N,N-ジメチルホルムアミドの吸入によるがん原性試験結果の概要
1. 目的
N,N-ジメチルホルムアミドのがん原性を検索する目的で、ラットおよびマウスを用いた吸入投与(全身ばく露)による長期試験を実施した。
2. 方法
○対象動物
試験には、F344/DuCrj(Fischer)ラット(6週齢)およびCrj:BDF1マウス(6週齢)を用い、それぞれ雌雄各群50匹、4群の構成とし、合わせてラット400匹、マウス400匹を使用した。
○投与方法
N,N-ジメチルホルムアミドの濃度をラットとマウスの雌雄とも800、400、200、0ppm(対照群)とし、1日6時間、週5日、投与した。投与濃度は13週間の予備試験結果に基づいて決定した。投与期間は104週間(2年間)とした。
○観察、検査項目
一般状態の観察、体重と摂餌量の測定、尿検査、血液学的検査、血液生化学的検査、剖検、臓器重量測定、病理組織学的検査を実施した。
3. 結果
○ラット
・生存数等
雄の生存数は対照群と比較して顕著な差を示さなかったが、雌の800ppm群に生存率の低下が認められた。
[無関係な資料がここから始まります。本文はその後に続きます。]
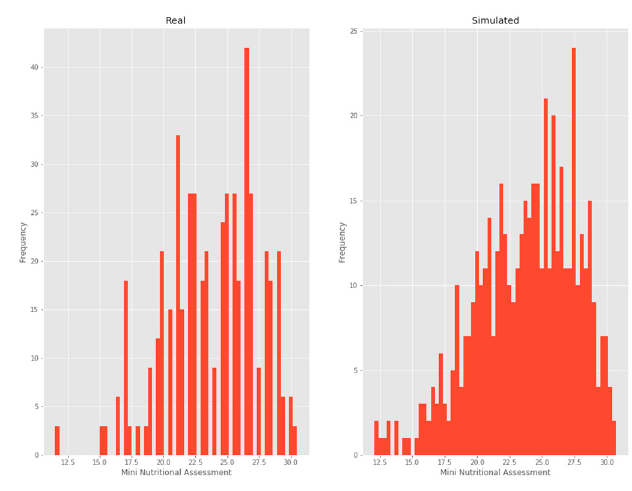
Figure 7. Mini-nutritional assessment.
体重は、雌雄とも全投与群に増加の抑制がみられた。
・腫瘍性病変(表1)
雌雄ともに肝臓の肝細胞腺腫と肝細胞癌の発生が増加した。
表1 腫瘍の発生数(ラット)
濃度 | 対照群 | 200ppm群 | 400ppm群 | 800ppm群 |
|
雄(検査動物数) | (50) | (50) | (50) | (50) |
肝臓 肝細胞腺腫 |
1 |
3 |
13 |
20 |
肝細胞癌 |
0 |
1 |
0 |
24 |
|
雌(検査動物数) |
(49) |
(50) | (50) | (50) |
肝臓 肝細胞腺腫 |
1 |
1 |
5 |
16 |
肝細胞癌 |
0 |
0 |
0 |
5 |
○ マウス
・生存数等
雄の生存数は対照群と比較して顕著な差を示さなかったが、雌の400ppm以上の群に生存率の低下が認められた。体重は、雄の全投与群と雌の800ppm群に体重増加の抑制が認められた。
・腫瘍性病変(表2)
雌雄とも肝臓の肝細胞腺腫、肝細胞癌および肝芽腫の発生が増加した。
表2 腫瘍の発生数(マウス)
濃度 | 対照群 | 200ppm群 | 400ppm群 | 800ppm群 |
|
雄(検査動物数) | (50) | (50) |
(49) |
(50) |
肝臓 肝細胞腺腫 |
6 |
36 |
41 |
41 |
肝細胞癌 |
2 |
12 |
16 |
16 |
胚芽腫 |
0 |
13 |
7 |
4 |
|
雌(検査動物数) |
(49) |
(50) | (50) | (50) |
肝臓 肝細胞腺腫 |
1 |
42 |
47 |
48 |
肝細胞癌 |
3 |
25 |
32 |
35 |
胚芽腫 |
0 |
0 |
4 |
0 |
4. まとめ
2年間にわたるN,N-ジメチルホルムアミドの吸入投与(全身ばく露)によるがん原性試験の結果、ラットの雌雄に肝臓の肝細胞腺腫と肝細胞癌の発生増加が認められ、N,N-ジメチルホルムアミドのF344/DuCrj(Fischer)ラットの雌雄に対するがん原性を示す明かな証拠が示された。マウスでは、雌雄に肝臓の肝細胞腺腫、肝細胞癌および肝芽腫の発生増加が認められ、N,N-ジメチルホルムアミドのCrj:BDF1マウスの雌雄に対するがん原性を示す明かな証拠が示された。